[START OF Page]

Youmans: You know, Mary, that's a big fat festering thesis. You've got a lot (a vat, a cistern, a rocket-hold) of nerve! I wouldn't even try if anybody else asked me such a thing.

How you began writing them. I'll be flip and start with Thaliad because I started writing that one in my sleep and woke up with it in my head. I have no idea why the story slithered into my brain, complete with a frame-story justification of why an epic needed to be written in a post-epics world. (And yes, I have written other things in my sleep, and worked out directions to go in books in dreams. It's a delicious sensation. But perhaps I have dreamed much better books and forgotten them, as I seldom recall my dreams. Who can say? Perhaps on some shelf in an alternate universe, those books are waiting to be read.)

My favorite sensation in writing is when first drafts come as a kind of torrent, so that I feel washed away and lost in something larger than me. And I have had times like that, particularly in writing poetry. The Book of the Red King arrived in a great waterfall in the fall of 2010, though I'm still tinkering with it and arranging the poems in different orders. Again, I'm not quite sure where the poems came from. I just started writing them at such a great pace that it was clear almost immediately that it was going to be a long work. I'm not the only person to write of kings and fools; they're a part of our traditional furniture, brought over from the old world. But why these two are planted somewhere in the multiverse that is not quite our own world (though similar in many ways), and why they know about us (as is clear in several poems), I do not begin to know. Why do I feel so kindred to the Fool? Why should I embody so much of myself in a man? Why is the King so unpinned in his meaning, so that at one moment he is clearly a man, grieved by a loss, and at another something much larger?

Well, in those two cases, I would say that I paradoxically knew exactly what I was doing yet had no idea where the poems came from or why they started up when they did.

Perhaps I'll be more practical if I talk about fiction. A story like Catherwood came about because I was spending a single year in Cooperstown (little knowing that I would return for many more) and fell in love with snow at twilight and the landscape and the whole James Fenimore Cooper worship in the place. It was a little homage to the region and snow and local history. Glimmerglass has a kind of parallel--that is, after living there longer, I wanted to write something that would capture something of the fantastic that colors the place. Cooperstown is a tiny village in a setting of lake and hills and forests, but it has such strange features--mansion ruins, a castle in the lake (technically, on Point Judith, but it appears to be in the lake from the window in my writing room), a Norman tower in the woods, a mix-up between fiction and the common world with all the Cooper names and places, a sunken island, a stack of social layers that seems positively un-American, the infestation of ghosts throughout the village, the Cardiff giant, the faux village (historic buildings, artificial placement) of The Farmer's Museum, and more. Perhaps I began dreaming that one after a visit to the magical little gatehouse not far from The Fenimore Museum.

[END OF Page]

◆ **What to do**:
1. According to the passage, when did The Book of the Red King arrive?
2. Decide whether each statement agrees with the passage: (a) The writer often recalls dreams. (b) Catherwood came about during a single year the writer spent in Cooperstown. (c) The castle that appears to be in the lake is technically on Point Judith.
The listing plays no part in this exercise.

[START OF Data section]

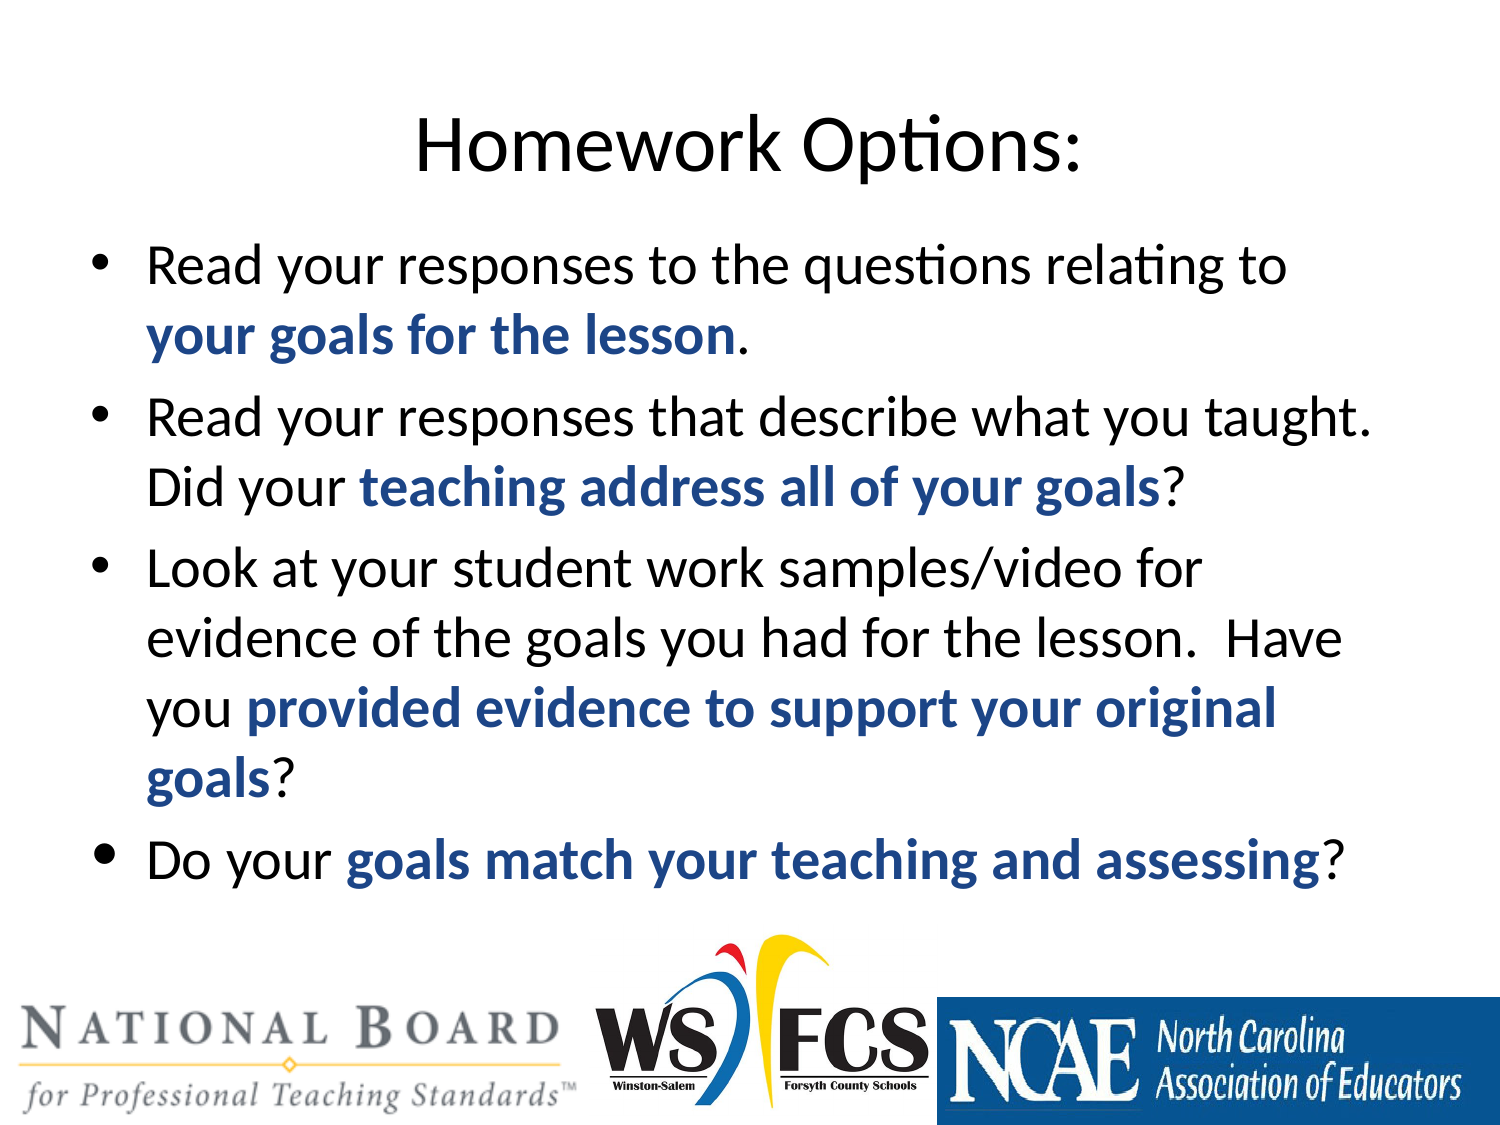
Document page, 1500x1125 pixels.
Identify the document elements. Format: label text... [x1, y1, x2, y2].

[END OF Data section]

◆ **Completed exercise**:
1. It arrived in the fall of 2010.

2.
(a) No: "as I seldom recall my dreams."
(b) Yes: "A story like Catherwood came about because I was spending a single year in Cooperstown."
(c) Yes: "a castle in the lake (technically, on Point Judith, but it appears to be in the lake from the window in my writing room)."